Résumé
de la
quatrième
Imaginez un monde. Un
monde où tout est noir ou blanc. Où ce qui est
noir est riche, puissant et dominant. Où ce qui est blanc
est pauvre, opprimé et méprisé. Un
monde où les communautés s'affrontent
à coup de lois racistes et de bombes. C'est un monde
où Callum et Sephy n'ont pas le droit de s'aimer. Car elle
est noire et fille de ministre. Et lui blanc et fils d'un rebelle
clandestin... Et s'ils changeaient ce monde ?
Contenu
Best-seller
en Grande-Bretagne,
récompensé par de nombreux prix, Entre chiens et
loups, premier volume d'une trilogie, m'a un peu
déçue : l'intrigue est assez
intéressante et le mode de narration, qui fait alterner les
points de vue des deux personnages principaux, est attirante au premier
abord, cependant, elle finit par créer des lenteurs et
l'interêt s'essouffle peu à peu.
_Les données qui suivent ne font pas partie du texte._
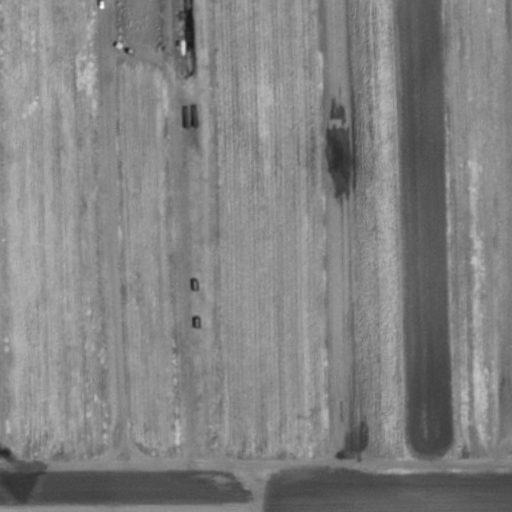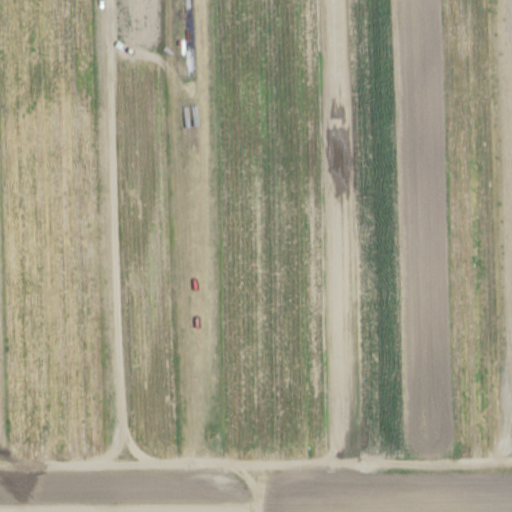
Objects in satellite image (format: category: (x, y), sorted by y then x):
road: (255, 460)
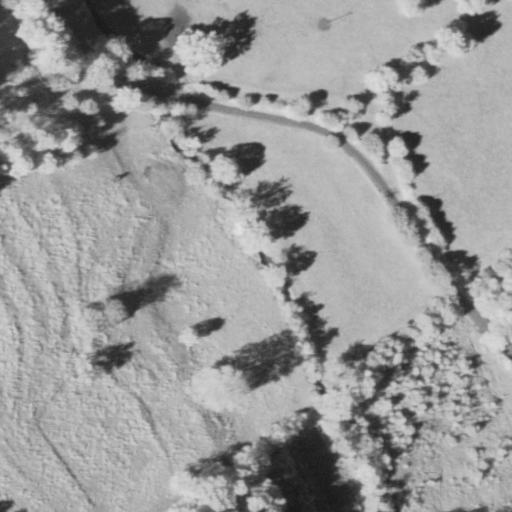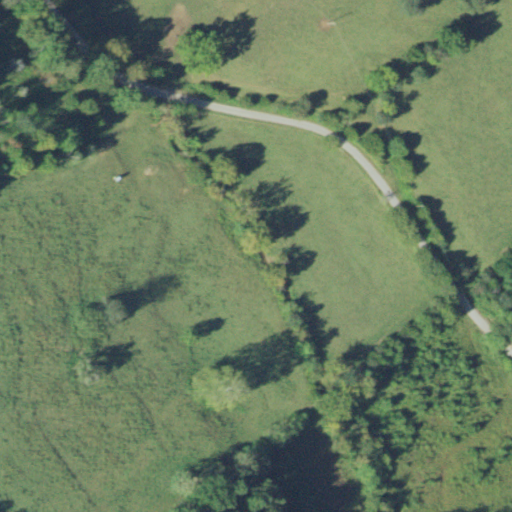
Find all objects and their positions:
road: (404, 72)
road: (310, 127)
road: (507, 333)
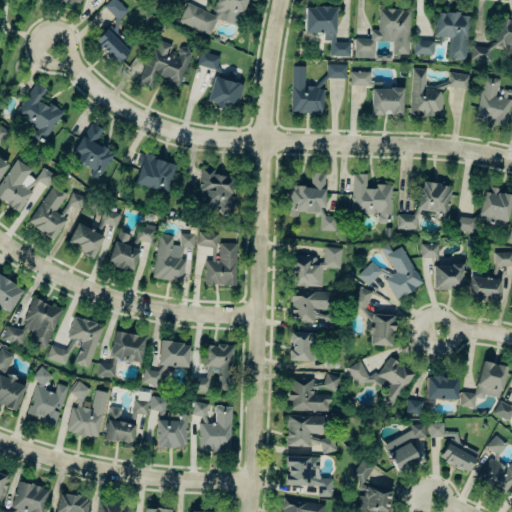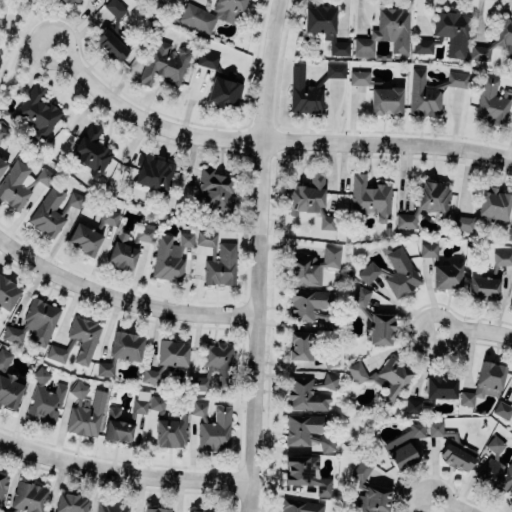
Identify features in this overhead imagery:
building: (71, 2)
building: (231, 8)
building: (117, 9)
road: (4, 19)
building: (199, 19)
building: (326, 28)
building: (454, 33)
building: (388, 34)
building: (424, 47)
building: (209, 60)
building: (166, 65)
building: (337, 71)
building: (361, 78)
building: (458, 80)
building: (508, 92)
building: (225, 94)
building: (306, 94)
building: (425, 95)
building: (387, 101)
building: (493, 103)
building: (38, 113)
building: (2, 132)
road: (270, 141)
building: (93, 152)
building: (2, 166)
building: (155, 174)
building: (22, 184)
building: (216, 191)
building: (435, 198)
building: (372, 199)
building: (311, 201)
building: (74, 203)
building: (496, 206)
building: (50, 214)
building: (111, 219)
building: (407, 222)
building: (465, 224)
building: (145, 234)
building: (510, 237)
building: (86, 240)
building: (208, 240)
building: (188, 241)
building: (430, 251)
building: (123, 253)
road: (257, 255)
building: (503, 259)
building: (168, 262)
building: (222, 267)
building: (315, 268)
building: (370, 274)
building: (403, 275)
building: (448, 277)
building: (485, 289)
building: (8, 294)
building: (363, 298)
road: (120, 300)
building: (35, 326)
building: (382, 330)
road: (473, 331)
building: (86, 339)
building: (127, 347)
building: (302, 349)
building: (58, 355)
building: (174, 355)
building: (216, 369)
building: (106, 370)
building: (42, 376)
building: (152, 377)
building: (385, 378)
building: (331, 382)
building: (9, 384)
building: (487, 385)
building: (442, 389)
building: (81, 391)
building: (307, 397)
building: (158, 403)
building: (48, 405)
building: (415, 408)
building: (504, 411)
building: (89, 416)
building: (126, 420)
building: (214, 427)
building: (303, 430)
building: (437, 430)
building: (173, 433)
building: (328, 445)
building: (497, 445)
building: (406, 447)
building: (459, 455)
building: (363, 471)
road: (123, 474)
building: (307, 475)
building: (497, 477)
building: (3, 486)
building: (30, 498)
building: (376, 499)
building: (71, 504)
building: (302, 506)
building: (113, 508)
road: (446, 508)
building: (157, 510)
building: (8, 511)
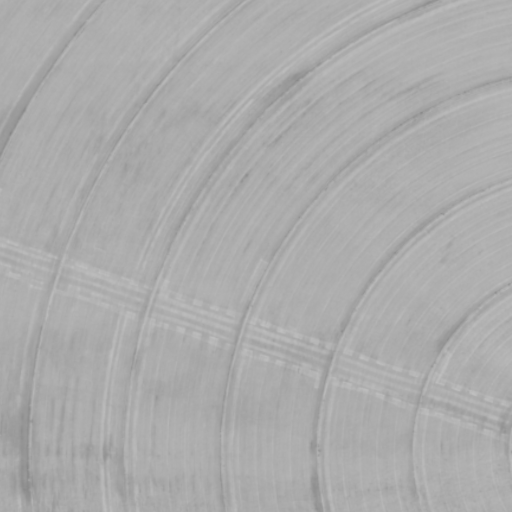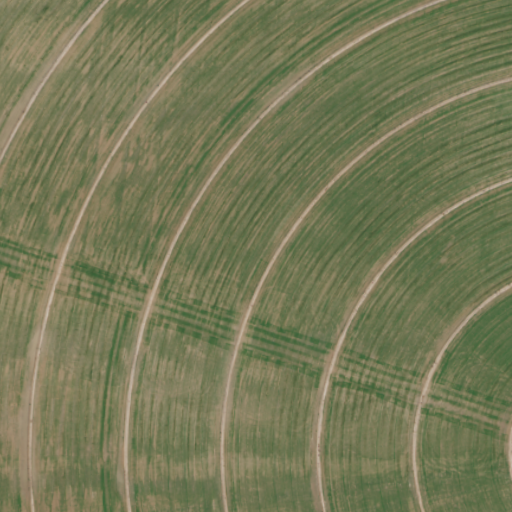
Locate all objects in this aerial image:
crop: (255, 256)
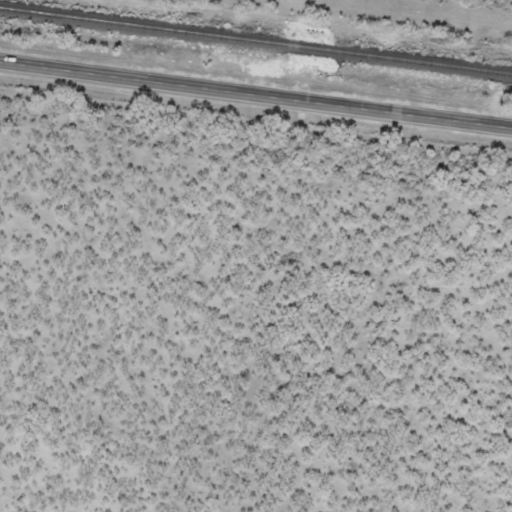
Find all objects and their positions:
railway: (256, 42)
road: (256, 93)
La
société ségrégative
décrite a pour trait principal d'inverser le rapport que
nous connaissons depuis des siècles : les blancs deviennent
les opprimés, les noirs dirigeant le pays. Le reste semble,
dans ce premier volume, assez proche de nos
sociétés contemporaines. Cette inversion un peu
facile, plutôt qu'originale comme je l'ai lu à
droite à gauche, ne s'assortit pas d'une
réflexion sur les origines de cette
ségrégation, il s'agit surtout de
dénoncer à travers la
réécriture de Roméo et Juliette, les
inégalités dont ont été
victimes les noirs aux Etats-Unis ou en Afrique du Sud et de montrer
comment le terrorisme se dévellope dans de telles
conditions. Rien de bien neuf en fait ! La fin m'a largement
déplu : les drames vécus par la famille de Callum
le mènent tragiquement à la violence, comme s'il
n'y avait pas d'autres voies, et cela est largement discutable.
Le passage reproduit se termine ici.